What the task asks: All of the data that follows should be given again exactly, without its images.

Dataset extract:
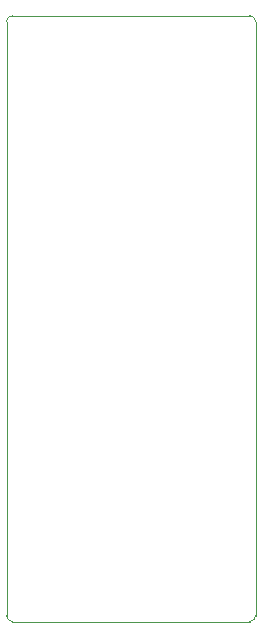
<source format=gm1>
G04 #@! TF.GenerationSoftware,KiCad,Pcbnew,(5.1.10)-1*
G04 #@! TF.CreationDate,2021-07-31T08:12:49+01:00*
G04 #@! TF.ProjectId,STM32Pico,53544d33-3250-4696-936f-2e6b69636164,REV1*
G04 #@! TF.SameCoordinates,Original*
G04 #@! TF.FileFunction,Profile,NP*
%FSLAX46Y46*%
G04 Gerber Fmt 4.6, Leading zero omitted, Abs format (unit mm)*
G04 Created by KiCad (PCBNEW (5.1.10)-1) date 2021-07-31 08:12:49*
%MOMM*%
%LPD*%
G01*
G04 APERTURE LIST*
G04 #@! TA.AperFunction,Profile*
%ADD10C,0.050000*%
G04 #@! TD*
G04 APERTURE END LIST*
D10*
X114190000Y-108025000D02*
G75*
G02*
X113690000Y-108525000I-500000J0D01*
G01*
X93600000Y-108525000D02*
G75*
G02*
X93100000Y-108025000I0J500000D01*
G01*
X93100000Y-57725000D02*
G75*
G02*
X93600000Y-57225000I500000J0D01*
G01*
X113690000Y-57225000D02*
G75*
G02*
X114190000Y-57725000I0J-500000D01*
G01*
X114190000Y-108025000D02*
X114190000Y-57725000D01*
X93600000Y-57225000D02*
X113690000Y-57225000D01*
X93100000Y-108025000D02*
X93100000Y-57725000D01*
X93600000Y-108525000D02*
X113690000Y-108525000D01*
M02*

</source>
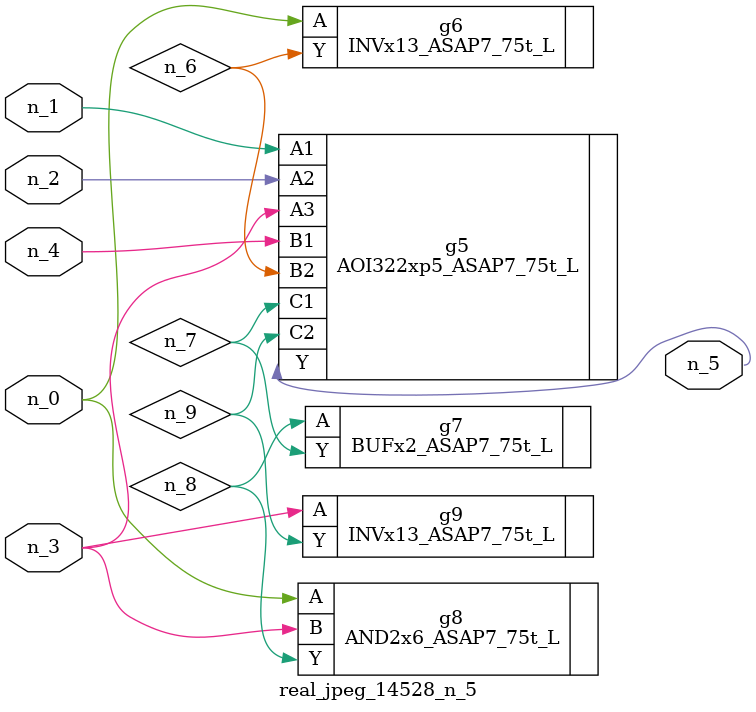
<source format=v>
module real_jpeg_14528_n_5 (n_4, n_0, n_1, n_2, n_3, n_5);

input n_4;
input n_0;
input n_1;
input n_2;
input n_3;

output n_5;

wire n_8;
wire n_6;
wire n_7;
wire n_9;

INVx13_ASAP7_75t_L g6 ( 
.A(n_0),
.Y(n_6)
);

AND2x6_ASAP7_75t_L g8 ( 
.A(n_0),
.B(n_3),
.Y(n_8)
);

AOI322xp5_ASAP7_75t_L g5 ( 
.A1(n_1),
.A2(n_2),
.A3(n_3),
.B1(n_4),
.B2(n_6),
.C1(n_7),
.C2(n_9),
.Y(n_5)
);

INVx13_ASAP7_75t_L g9 ( 
.A(n_3),
.Y(n_9)
);

BUFx2_ASAP7_75t_L g7 ( 
.A(n_8),
.Y(n_7)
);


endmodule
</source>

Written solution:
<source format=gm1>
G04 #@! TF.GenerationSoftware,KiCad,Pcbnew,(5.1.10)-1*
G04 #@! TF.CreationDate,2021-07-31T08:12:49+01:00*
G04 #@! TF.ProjectId,STM32Pico,53544d33-3250-4696-936f-2e6b69636164,REV1*
G04 #@! TF.SameCoordinates,Original*
G04 #@! TF.FileFunction,Profile,NP*
%FSLAX46Y46*%
G04 Gerber Fmt 4.6, Leading zero omitted, Abs format (unit mm)*
G04 Created by KiCad (PCBNEW (5.1.10)-1) date 2021-07-31 08:12:49*
%MOMM*%
%LPD*%
G01*
G04 APERTURE LIST*
G04 #@! TA.AperFunction,Profile*
%ADD10C,0.050000*%
G04 #@! TD*
G04 APERTURE END LIST*
D10*
X114190000Y-108025000D02*
G75*
G02*
X113690000Y-108525000I-500000J0D01*
G01*
X93600000Y-108525000D02*
G75*
G02*
X93100000Y-108025000I0J500000D01*
G01*
X93100000Y-57725000D02*
G75*
G02*
X93600000Y-57225000I500000J0D01*
G01*
X113690000Y-57225000D02*
G75*
G02*
X114190000Y-57725000I0J-500000D01*
G01*
X114190000Y-108025000D02*
X114190000Y-57725000D01*
X93600000Y-57225000D02*
X113690000Y-57225000D01*
X93100000Y-108025000D02*
X93100000Y-57725000D01*
X93600000Y-108525000D02*
X113690000Y-108525000D01*
M02*

</source>
<source format=v>
module real_jpeg_14528_n_5 (n_4, n_0, n_1, n_2, n_3, n_5);

input n_4;
input n_0;
input n_1;
input n_2;
input n_3;

output n_5;

wire n_8;
wire n_6;
wire n_7;
wire n_9;

INVx13_ASAP7_75t_L g6 ( 
.A(n_0),
.Y(n_6)
);

AND2x6_ASAP7_75t_L g8 ( 
.A(n_0),
.B(n_3),
.Y(n_8)
);

AOI322xp5_ASAP7_75t_L g5 ( 
.A1(n_1),
.A2(n_2),
.A3(n_3),
.B1(n_4),
.B2(n_6),
.C1(n_7),
.C2(n_9),
.Y(n_5)
);

INVx13_ASAP7_75t_L g9 ( 
.A(n_3),
.Y(n_9)
);

BUFx2_ASAP7_75t_L g7 ( 
.A(n_8),
.Y(n_7)
);


endmodule
</source>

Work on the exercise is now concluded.